* **Testo fornito**:
===

Storia
Gli straordinari protagonisti del ghetto di Venezia, che oggi compie 500 anni
Era il 29 marzo 1516 quando la Serenissima Signoria stabilì di rinchiudere tutti gli ebrei che si erano stabiliti a Venezia in un’isola nella parrocchia di San Girolamo, a Cannaregio. Si deliberò l’istituzione del “serraglio de’ giudei” in questo luogo delimitato da un canale, con soli due ponti che lo scavalcavano – quindi facilmente isolabile dal resto della città – e dove in precedenza si trovavano alcune fonderie di metallo. L’area era detta “il getto” (da gettare il metallo fuso), ma nella pronuncia degli ebrei askenaziti, che non conoscono consonanti dolci, “getto” diventa “ghetto”. Questa è l’etimologia della parola.
Il ghetto di Venezia diviene presto il punto di riferimento della diaspora ebraica, per esempio vi si stampa per la prima volta il Talmud (1524). Nei momenti di massima espansione arriverà a ospitare cinquemila persone, affastellate in case di sei-sette piani, mentre gli edifici veneziani non ne hanno mai più di tre-quattro. Lo scrittore cileno Alejandro Jodorowsky in “Quando Teresa si arrabbiò con Dio”, racconta che le preghiere dello shabbat erano tanto intense da far staccare il ghetto da Venezia e farlo volare fino a Gerusalemme da dove tornava soltanto quando si era smesso di pregare. La vita del ghetto era strettamente intrecciata con quella della città. La Serenissima non perseguiterà i suoi ebrei, si limiterà a torchiarli di tasse: non permetterà mai, per esempio, di istituire un Monte di pietà a Venezia perché era conscia che avrebbe messo in crisi i banchi ebraici. Ovvio che da un contesto del genere siano emersi personaggi di grande rilievo.
Leone Modena (1571-1648). Diventa uno dei più importanti rabbini dell’ebraismo italiano. Figlio del suo tempo, perfettamente inserito nel tessuto sociale veneziano, non disdegnerà di frequentare cortigiane in compagnia dei suoi amici cristiani e di darsi al gioco d’azzardo, cosa che gli procurerà non pochi guai finanziari (a Venezia, nel 1638 apre il Ridotto, considerato il primo casinò della storia).

===

* **Dati forniti**:
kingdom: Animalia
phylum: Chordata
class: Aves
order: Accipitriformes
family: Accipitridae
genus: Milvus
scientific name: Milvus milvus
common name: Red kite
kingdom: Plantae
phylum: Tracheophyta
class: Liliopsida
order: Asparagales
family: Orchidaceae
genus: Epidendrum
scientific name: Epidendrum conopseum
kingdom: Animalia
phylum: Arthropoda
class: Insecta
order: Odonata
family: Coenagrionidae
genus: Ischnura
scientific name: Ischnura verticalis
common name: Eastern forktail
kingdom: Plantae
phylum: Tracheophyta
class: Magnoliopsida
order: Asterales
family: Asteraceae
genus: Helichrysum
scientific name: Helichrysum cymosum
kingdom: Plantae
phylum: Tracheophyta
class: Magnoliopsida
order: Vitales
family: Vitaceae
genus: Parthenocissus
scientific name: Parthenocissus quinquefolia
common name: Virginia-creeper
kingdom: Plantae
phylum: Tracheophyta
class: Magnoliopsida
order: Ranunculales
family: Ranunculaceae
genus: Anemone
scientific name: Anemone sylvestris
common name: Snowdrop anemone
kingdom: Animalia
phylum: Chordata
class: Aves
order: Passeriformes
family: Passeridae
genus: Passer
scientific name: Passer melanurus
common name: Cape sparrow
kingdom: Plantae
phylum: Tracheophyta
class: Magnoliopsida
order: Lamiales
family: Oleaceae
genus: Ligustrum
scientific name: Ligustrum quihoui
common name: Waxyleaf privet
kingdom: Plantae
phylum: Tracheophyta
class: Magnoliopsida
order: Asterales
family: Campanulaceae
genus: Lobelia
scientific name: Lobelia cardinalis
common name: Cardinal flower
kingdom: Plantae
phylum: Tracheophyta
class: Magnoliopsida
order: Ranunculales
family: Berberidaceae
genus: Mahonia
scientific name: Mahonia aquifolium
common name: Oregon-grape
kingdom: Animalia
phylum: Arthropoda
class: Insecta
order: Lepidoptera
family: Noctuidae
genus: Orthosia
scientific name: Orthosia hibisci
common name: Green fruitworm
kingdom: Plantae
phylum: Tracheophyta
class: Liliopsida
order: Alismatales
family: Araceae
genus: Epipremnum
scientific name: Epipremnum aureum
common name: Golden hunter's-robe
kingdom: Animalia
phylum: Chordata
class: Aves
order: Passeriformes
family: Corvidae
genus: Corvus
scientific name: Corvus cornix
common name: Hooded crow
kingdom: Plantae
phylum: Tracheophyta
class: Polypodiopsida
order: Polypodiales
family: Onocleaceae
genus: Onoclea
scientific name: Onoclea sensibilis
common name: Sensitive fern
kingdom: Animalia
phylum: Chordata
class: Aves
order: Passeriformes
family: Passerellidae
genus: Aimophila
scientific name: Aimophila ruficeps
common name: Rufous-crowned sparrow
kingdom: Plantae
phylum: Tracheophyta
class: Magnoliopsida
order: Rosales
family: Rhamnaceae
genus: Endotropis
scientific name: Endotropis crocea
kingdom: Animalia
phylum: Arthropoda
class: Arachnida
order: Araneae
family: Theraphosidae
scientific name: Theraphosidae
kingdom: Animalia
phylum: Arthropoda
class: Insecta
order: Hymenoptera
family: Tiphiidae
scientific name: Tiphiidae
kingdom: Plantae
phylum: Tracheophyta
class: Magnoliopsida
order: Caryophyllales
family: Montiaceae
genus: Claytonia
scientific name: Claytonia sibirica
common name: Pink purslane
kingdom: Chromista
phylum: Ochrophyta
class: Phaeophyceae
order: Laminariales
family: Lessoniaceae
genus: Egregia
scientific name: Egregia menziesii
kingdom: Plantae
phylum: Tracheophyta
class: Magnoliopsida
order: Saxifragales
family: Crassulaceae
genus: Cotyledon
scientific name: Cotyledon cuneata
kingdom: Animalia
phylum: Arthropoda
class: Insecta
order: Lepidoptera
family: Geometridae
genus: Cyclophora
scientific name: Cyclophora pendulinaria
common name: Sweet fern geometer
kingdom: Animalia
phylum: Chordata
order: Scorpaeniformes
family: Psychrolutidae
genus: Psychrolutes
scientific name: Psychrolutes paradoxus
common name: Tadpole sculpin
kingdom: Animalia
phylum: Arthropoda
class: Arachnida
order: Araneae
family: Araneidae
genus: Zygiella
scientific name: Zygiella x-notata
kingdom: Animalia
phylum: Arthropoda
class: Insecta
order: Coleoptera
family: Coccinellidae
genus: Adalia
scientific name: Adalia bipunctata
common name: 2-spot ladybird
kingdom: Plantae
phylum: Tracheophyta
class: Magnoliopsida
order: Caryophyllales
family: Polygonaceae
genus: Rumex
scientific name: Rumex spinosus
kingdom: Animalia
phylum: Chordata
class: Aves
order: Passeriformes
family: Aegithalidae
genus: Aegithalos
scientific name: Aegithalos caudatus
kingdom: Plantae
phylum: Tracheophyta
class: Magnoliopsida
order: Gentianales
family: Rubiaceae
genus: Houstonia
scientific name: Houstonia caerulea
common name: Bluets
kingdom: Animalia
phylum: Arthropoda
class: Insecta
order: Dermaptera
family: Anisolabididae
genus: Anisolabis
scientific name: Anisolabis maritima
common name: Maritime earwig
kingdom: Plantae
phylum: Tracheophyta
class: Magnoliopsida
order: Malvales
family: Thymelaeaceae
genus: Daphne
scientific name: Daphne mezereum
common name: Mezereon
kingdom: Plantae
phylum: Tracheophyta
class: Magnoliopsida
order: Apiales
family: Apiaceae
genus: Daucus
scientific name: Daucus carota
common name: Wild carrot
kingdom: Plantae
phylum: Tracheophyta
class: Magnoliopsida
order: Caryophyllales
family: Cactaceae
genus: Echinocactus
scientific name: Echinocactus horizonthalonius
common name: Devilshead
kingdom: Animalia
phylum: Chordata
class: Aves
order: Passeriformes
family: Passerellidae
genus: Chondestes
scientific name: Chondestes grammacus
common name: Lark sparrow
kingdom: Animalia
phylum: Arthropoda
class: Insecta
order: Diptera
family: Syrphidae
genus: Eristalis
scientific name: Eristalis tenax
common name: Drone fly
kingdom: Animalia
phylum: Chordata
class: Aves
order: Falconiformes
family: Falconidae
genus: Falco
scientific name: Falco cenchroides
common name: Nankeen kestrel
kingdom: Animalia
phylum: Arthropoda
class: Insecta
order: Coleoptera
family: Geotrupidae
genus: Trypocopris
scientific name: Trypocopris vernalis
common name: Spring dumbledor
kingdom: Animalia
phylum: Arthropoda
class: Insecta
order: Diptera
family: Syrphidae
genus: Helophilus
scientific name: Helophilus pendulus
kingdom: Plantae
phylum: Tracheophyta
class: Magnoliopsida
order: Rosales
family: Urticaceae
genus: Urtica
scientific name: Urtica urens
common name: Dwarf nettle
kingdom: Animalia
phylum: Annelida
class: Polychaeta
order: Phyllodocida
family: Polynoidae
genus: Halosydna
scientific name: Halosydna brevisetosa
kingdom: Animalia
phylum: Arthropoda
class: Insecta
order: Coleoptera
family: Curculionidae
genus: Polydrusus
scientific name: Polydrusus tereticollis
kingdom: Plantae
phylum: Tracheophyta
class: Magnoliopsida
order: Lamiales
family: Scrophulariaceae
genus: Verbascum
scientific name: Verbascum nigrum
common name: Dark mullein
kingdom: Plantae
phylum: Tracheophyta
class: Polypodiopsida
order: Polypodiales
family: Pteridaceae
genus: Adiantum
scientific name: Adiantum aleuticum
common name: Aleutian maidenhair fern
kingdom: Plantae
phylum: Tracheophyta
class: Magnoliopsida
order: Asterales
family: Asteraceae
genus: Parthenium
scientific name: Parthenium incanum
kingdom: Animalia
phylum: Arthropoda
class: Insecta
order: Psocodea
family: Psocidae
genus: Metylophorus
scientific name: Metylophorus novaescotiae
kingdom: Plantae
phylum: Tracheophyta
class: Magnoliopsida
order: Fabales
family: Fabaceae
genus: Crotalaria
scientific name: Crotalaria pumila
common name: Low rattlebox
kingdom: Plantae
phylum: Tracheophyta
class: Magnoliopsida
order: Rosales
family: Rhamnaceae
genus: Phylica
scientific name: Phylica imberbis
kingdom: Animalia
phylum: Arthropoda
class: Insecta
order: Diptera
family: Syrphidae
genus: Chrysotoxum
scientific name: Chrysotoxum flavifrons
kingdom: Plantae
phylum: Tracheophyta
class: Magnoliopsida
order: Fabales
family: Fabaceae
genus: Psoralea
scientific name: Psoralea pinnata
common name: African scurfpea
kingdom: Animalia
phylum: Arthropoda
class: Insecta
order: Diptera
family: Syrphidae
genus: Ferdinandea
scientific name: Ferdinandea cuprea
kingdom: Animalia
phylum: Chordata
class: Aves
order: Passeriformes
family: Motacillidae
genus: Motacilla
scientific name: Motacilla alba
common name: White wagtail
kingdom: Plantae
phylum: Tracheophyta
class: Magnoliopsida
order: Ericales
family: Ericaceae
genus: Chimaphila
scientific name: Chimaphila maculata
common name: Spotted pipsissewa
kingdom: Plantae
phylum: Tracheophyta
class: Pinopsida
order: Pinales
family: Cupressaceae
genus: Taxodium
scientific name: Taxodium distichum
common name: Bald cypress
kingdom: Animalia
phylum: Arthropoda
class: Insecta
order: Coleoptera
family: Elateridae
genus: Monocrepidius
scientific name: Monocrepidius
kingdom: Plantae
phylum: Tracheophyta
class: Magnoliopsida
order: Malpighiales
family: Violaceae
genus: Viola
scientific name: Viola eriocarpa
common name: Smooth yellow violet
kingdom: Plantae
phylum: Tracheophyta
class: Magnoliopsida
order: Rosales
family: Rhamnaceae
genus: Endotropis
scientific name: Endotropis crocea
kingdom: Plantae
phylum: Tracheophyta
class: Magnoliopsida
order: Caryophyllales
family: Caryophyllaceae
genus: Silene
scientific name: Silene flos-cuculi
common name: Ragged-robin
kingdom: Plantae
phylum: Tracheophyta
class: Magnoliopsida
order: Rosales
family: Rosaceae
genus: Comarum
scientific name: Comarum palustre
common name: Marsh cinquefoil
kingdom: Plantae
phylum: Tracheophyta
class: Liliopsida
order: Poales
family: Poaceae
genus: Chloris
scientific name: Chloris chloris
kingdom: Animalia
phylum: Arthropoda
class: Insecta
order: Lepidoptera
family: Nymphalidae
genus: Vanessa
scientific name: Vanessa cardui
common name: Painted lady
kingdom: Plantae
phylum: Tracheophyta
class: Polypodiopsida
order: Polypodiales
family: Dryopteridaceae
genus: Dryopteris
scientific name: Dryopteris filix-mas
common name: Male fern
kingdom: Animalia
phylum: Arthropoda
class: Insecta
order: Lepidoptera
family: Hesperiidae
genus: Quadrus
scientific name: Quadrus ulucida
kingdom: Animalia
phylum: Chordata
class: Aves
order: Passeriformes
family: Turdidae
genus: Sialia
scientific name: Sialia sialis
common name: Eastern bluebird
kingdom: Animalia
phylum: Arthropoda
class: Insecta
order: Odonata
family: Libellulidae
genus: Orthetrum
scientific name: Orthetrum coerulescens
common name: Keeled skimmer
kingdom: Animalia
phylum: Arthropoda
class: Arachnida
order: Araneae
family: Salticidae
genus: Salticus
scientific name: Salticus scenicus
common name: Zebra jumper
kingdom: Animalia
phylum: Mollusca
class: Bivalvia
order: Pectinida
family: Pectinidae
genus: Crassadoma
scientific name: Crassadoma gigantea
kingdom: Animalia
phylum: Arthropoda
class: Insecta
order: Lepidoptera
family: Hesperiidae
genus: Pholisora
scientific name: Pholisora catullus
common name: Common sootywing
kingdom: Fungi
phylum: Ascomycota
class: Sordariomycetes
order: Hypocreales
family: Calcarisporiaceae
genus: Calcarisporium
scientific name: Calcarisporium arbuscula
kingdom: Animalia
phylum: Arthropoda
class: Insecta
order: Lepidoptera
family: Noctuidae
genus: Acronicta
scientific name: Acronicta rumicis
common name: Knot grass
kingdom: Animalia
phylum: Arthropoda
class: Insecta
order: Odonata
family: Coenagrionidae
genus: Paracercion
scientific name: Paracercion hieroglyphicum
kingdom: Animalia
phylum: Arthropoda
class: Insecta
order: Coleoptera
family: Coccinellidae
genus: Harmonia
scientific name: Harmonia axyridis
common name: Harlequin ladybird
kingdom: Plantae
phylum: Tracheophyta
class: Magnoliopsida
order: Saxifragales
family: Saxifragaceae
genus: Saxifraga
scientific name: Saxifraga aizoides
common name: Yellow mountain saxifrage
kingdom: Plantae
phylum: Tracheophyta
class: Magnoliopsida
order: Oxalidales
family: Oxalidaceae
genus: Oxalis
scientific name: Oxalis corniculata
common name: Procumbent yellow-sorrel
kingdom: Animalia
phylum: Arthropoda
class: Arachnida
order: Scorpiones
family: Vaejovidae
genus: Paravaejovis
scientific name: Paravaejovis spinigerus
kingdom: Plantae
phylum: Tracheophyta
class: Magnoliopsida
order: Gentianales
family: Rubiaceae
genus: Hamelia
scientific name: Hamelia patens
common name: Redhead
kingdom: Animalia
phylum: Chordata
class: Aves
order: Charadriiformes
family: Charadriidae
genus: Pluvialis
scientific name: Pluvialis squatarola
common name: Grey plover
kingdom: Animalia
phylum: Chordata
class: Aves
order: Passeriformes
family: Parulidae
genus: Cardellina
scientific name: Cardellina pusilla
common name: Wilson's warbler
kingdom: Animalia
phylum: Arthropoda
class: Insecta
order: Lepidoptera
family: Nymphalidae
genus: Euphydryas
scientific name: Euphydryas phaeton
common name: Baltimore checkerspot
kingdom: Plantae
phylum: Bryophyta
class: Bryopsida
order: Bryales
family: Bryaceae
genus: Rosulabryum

===

* **Compiti assegnati**:
• 1. Stabilisca se le affermazioni (a), (b) e (c) concordano con il testo sul ghetto di Venezia. Per ciascuna risponda sì o no e citi alla lettera le parole del testo che lo dimostrano: (a) il ghetto fu istituito in un'isola della parrocchia di San Girolamo; (b) la Serenissima consentì l'istituzione di un Monte di pietà a Venezia; (c) nel ghetto il Talmud fu stampato per la prima volta nel 1524.
• 2. Converta in CSV a due colonne, intitolate "voce" e "valore", i record che vanno dalla prima riga fino alla riga contenente "genus: Parthenocissus", entrambe incluse. Ogni riga del CSV deve riportare un'etichetta e il dato corrispondente, ciascuno in un unico campo tra virgolette, con gli a capo sostituiti da spazi.
Il testo e i record non hanno alcun legame tra loro.

* **Soluzioni dei compiti**:
• 1.
(a) Sì: "in un’isola nella parrocchia di San Girolamo, a Cannaregio".
(b) No: "non permetterà mai, per esempio, di istituire un Monte di pietà a Venezia".
(c) Sì: "vi si stampa per la prima volta il Talmud (1524)".

• 2.
voce,valore
"kingdom:","Animalia"
"phylum:","Chordata"
"class:","Aves"
"order:","Accipitriformes"
"family:","Accipitridae"
"genus:","Milvus"
"scientific name:","Milvus milvus"
"common name:","Red kite"
"kingdom:","Plantae"
"phylum:","Tracheophyta"
"class:","Liliopsida"
"order:","Asparagales"
"family:","Orchidaceae"
"genus:","Epidendrum"
"scientific name:","Epidendrum conopseum"
"kingdom:","Animalia"
"phylum:","Arthropoda"
"class:","Insecta"
"order:","Odonata"
"family:","Coenagrionidae"
"genus:","Ischnura"
"scientific name:","Ischnura verticalis"
"common name:","Eastern forktail"
"kingdom:","Plantae"
"phylum:","Tracheophyta"
"class:","Magnoliopsida"
"order:","Asterales"
"family:","Asteraceae"
"genus:","Helichrysum"
"scientific name:","Helichrysum cymosum"
"kingdom:","Plantae"
"phylum:","Tracheophyta"
"class:","Magnoliopsida"
"order:","Vitales"
"family:","Vitaceae"
"genus:","Parthenocissus"